__THE DATA__
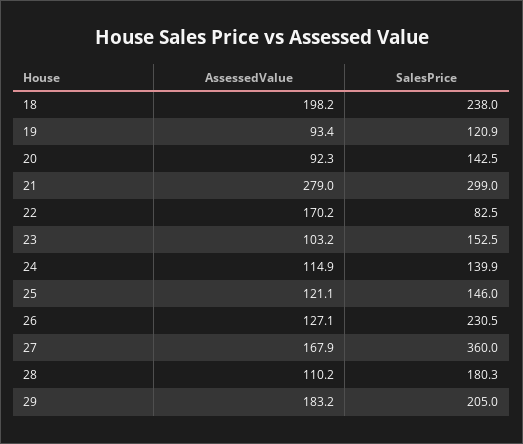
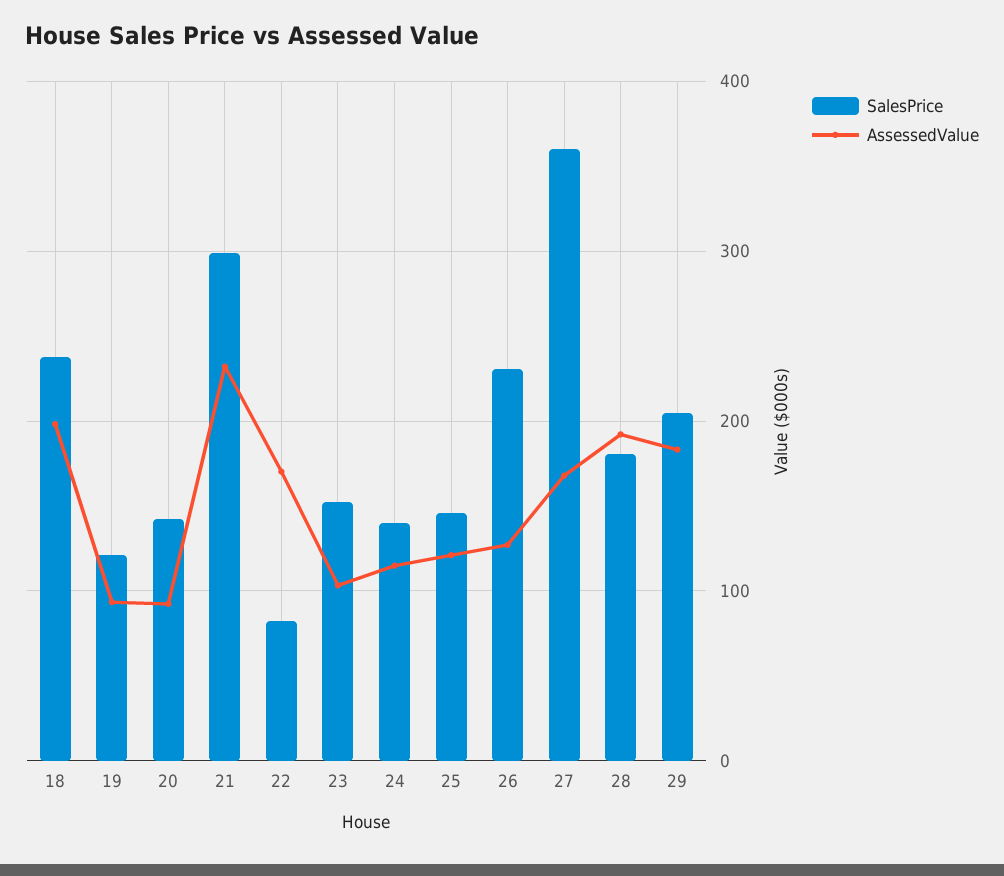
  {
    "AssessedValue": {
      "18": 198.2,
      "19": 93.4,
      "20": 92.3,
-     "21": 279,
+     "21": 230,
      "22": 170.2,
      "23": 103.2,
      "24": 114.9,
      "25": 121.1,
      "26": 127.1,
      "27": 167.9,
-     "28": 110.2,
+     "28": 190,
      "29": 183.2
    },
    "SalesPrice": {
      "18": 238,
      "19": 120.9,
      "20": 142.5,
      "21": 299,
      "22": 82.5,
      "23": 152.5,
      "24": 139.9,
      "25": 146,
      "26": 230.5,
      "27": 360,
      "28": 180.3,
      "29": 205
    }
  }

__WHAT IS EXPECTED__
Transcribe the material as is, with images omitted.

__ANSWER FOR THIS EXERCISE__
  {
    "AssessedValue": {
      "18": 198.2,
      "19": 93.4,
      "20": 92.3,
-     "21": 279,
+     "21": 230,
      "22": 170.2,
      "23": 103.2,
      "24": 114.9,
      "25": 121.1,
      "26": 127.1,
      "27": 167.9,
-     "28": 110.2,
+     "28": 190,
      "29": 183.2
    },
    "SalesPrice": {
      "18": 238,
      "19": 120.9,
      "20": 142.5,
      "21": 299,
      "22": 82.5,
      "23": 152.5,
      "24": 139.9,
      "25": 146,
      "26": 230.5,
      "27": 360,
      "28": 180.3,
      "29": 205
    }
  }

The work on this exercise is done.